Records provided Start Marker

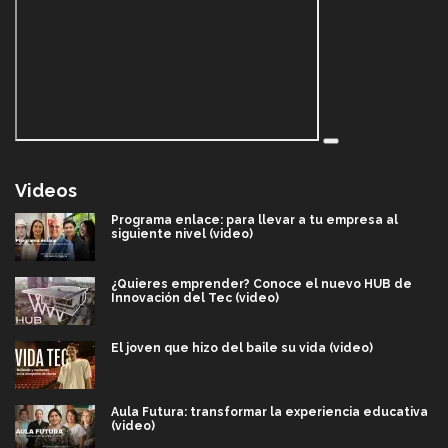
Videos
Programa enlace: para llevar a tu empresa al
siguiente nivel (video)
¿Quieres emprender? Conoce el nuevo HUB de
Innovación del Tec (video)
El joven que hizo del baile su vida (video)
Aula Futura: transformar la experiencia educativa
(video)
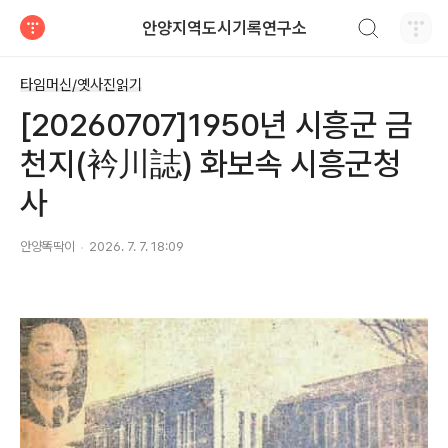
검색하기
안양지역도시기록연구소
티스토리
타임머신/옛사진읽기
[20260707]1950년 시흥군 금
천지(衿川誌) 화보속 시흥군청
사
안양똑딱이
2026. 7. 7. 18:09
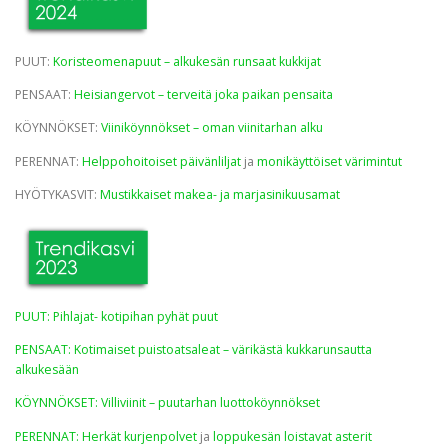
PUUT:
Koristeomenapuut – alkukesän runsaat kukkijat
PENSAAT:
Heisiangervot – terveitä joka paikan pensaita
KÖYNNÖKSET:
Viiniköynnökset – oman viinitarhan alku
PERENNAT:
Helppohoitoiset päivänliljat
ja
monikäyttöiset värimintut
HYÖTYKASVIT:
Mustikkaiset makea- ja marjasinikuusamat
PUUT: Pihlajat- kotipihan pyhät puut
PENSAAT: Kotimaiset puistoatsaleat – värikästä kukkarunsautta
alkukesään
KÖYNNÖKSET: Villiviinit – puutarhan luottoköynnökset
PERENNAT: Herkät kurjenpolvet
ja
loppukesän loistavat asterit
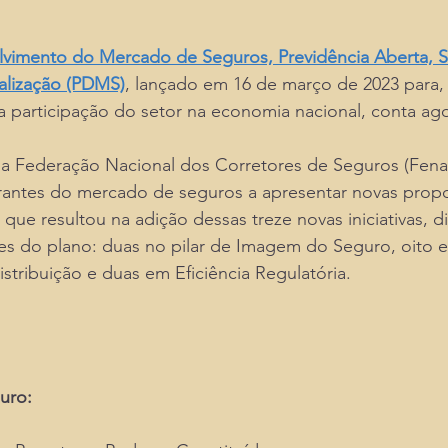
lvimento do Mercado de Seguros, Previdência Aberta, 
alização (PDMS)
, lançado em 16 de março de 2023 para, 
a participação do setor na economia nacional, conta ag
a Federação Nacional dos Corretores de Seguros (Fena
rantes do mercado de seguros a apresentar novas propo
que resultou na adição dessas treze novas iniciativas, di
res do plano: duas no pilar de Imagem do Seguro, oito 
tribuição e duas em Eficiência Regulatória.
uro:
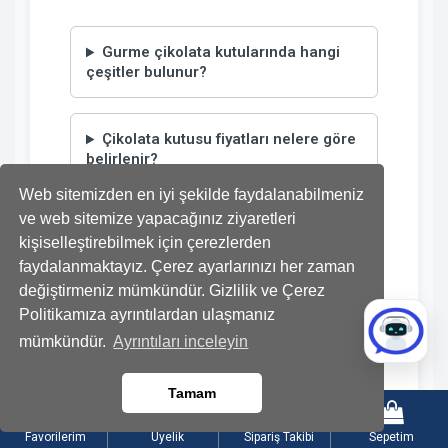
Gurme çikolata kutularında hangi
çeşitler bulunur?
Çikolata kutusu fiyatları nelere göre
belirlenir?
Web sitemizden en iyi şekilde faydalanabilmeniz
ve web sitemize yapacağınız ziyaretleri
Lilyana Flowers çikolataları taze mi
kişiselleştirebilmek için çerezlerden
hazırlanıyor?
faydalanmaktayız. Çerez ayarlarınızı her zaman
değiştirmeniz mümkündür. Gizlilik ve Çerez
Hediyelik çikolata siparişime not
Politikamıza ayrıntılardan ulaşmanız
ekleyebilir miyim?
mümkündür.
Ayrıntıları inceleyin
Tamam
Favorilerim
Üyelik
Sipariş Takibi
Sepetim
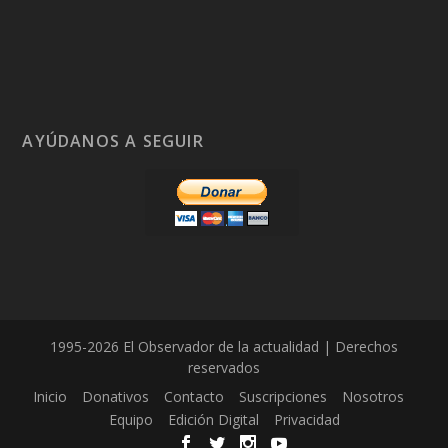
AYÚDANOS A SEGUIR
1995-2026 El Observador de la actualidad | Derechos
reservados
Inicio
Donativos
Contacto
Suscripciones
Nosotros
Equipo
Edición Digital
Privacidad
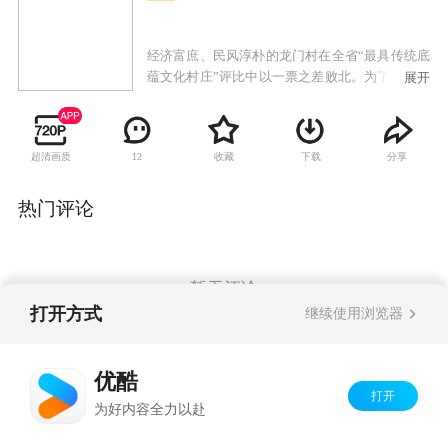
经济富庶、民风淳朴的龙门村在全省“最具传统底
蕴文化村庄”评比中以一票之差败北。为了在下次
展开
比赛中获胜，一群本对戏曲一窍不通的农民们使
出浑身解数，展示十八般武艺，京剧、越剧、黄
梅戏、豫剧，你方唱罢我登场，一场文化建设大
超清画质
收藏
下载
分享
12
竞赛红红火火地展开了。唱戏过程中闹出不少笑
话，但村民们发现了其中的乐趣，更领略到了中
国传统文化带来的精神享受。龙门村在第二年如
热门评论
愿以偿获得胜利，鞭炮声中，大家相约为龙门村
今后的文化发展继续努力。
暂无评论
打开方式
继续使用浏览器
Copyright©
2026
优酷 youku.com
版权所有
优酷
京ICP备06050721号-1
打开
为好内容全力以赴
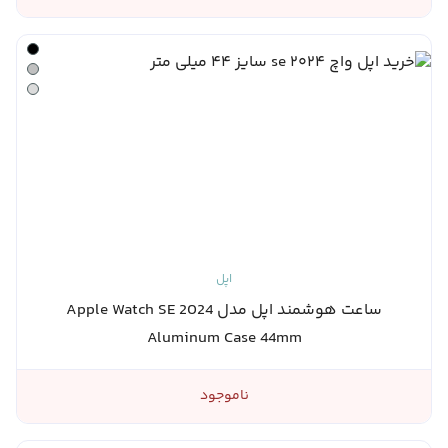
اپل
ساعت هوشمند اپل مدل Apple Watch SE 2024
Aluminum Case 44mm
ناموجود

Records provided End Marker

What is being asked - Exercise for the records above: copy only the lines from the one with "천지(衿川誌) 화보속 시흥군청" to the one with "lançado em 16", both ends kept, and drop the pictures.

Response below -
천지(衿川誌) 화보속 시흥군청
사
안양똑딱이
2026. 7. 7. 18:09
PUUT:
Koristeomenapuut – alkukesän runsaat kukkijat
PENSAAT:
Heisiangervot – terveitä joka paikan pensaita
KÖYNNÖKSET:
Viiniköynnökset – oman viinitarhan alku
PERENNAT:
Helppohoitoiset päivänliljat
ja
monikäyttöiset värimintut
HYÖTYKASVIT:
Mustikkaiset makea- ja marjasinikuusamat
PUUT: Pihlajat- kotipihan pyhät puut
PENSAAT: Kotimaiset puistoatsaleat – värikästä kukkarunsautta
alkukesään
KÖYNNÖKSET: Villiviinit – puutarhan luottoköynnökset
PERENNAT: Herkät kurjenpolvet
ja
loppukesän loistavat asterit
lvimento do Mercado de Seguros, Previdência Aberta, 
alização (PDMS)
, lançado em 16 de março de 2023 para, 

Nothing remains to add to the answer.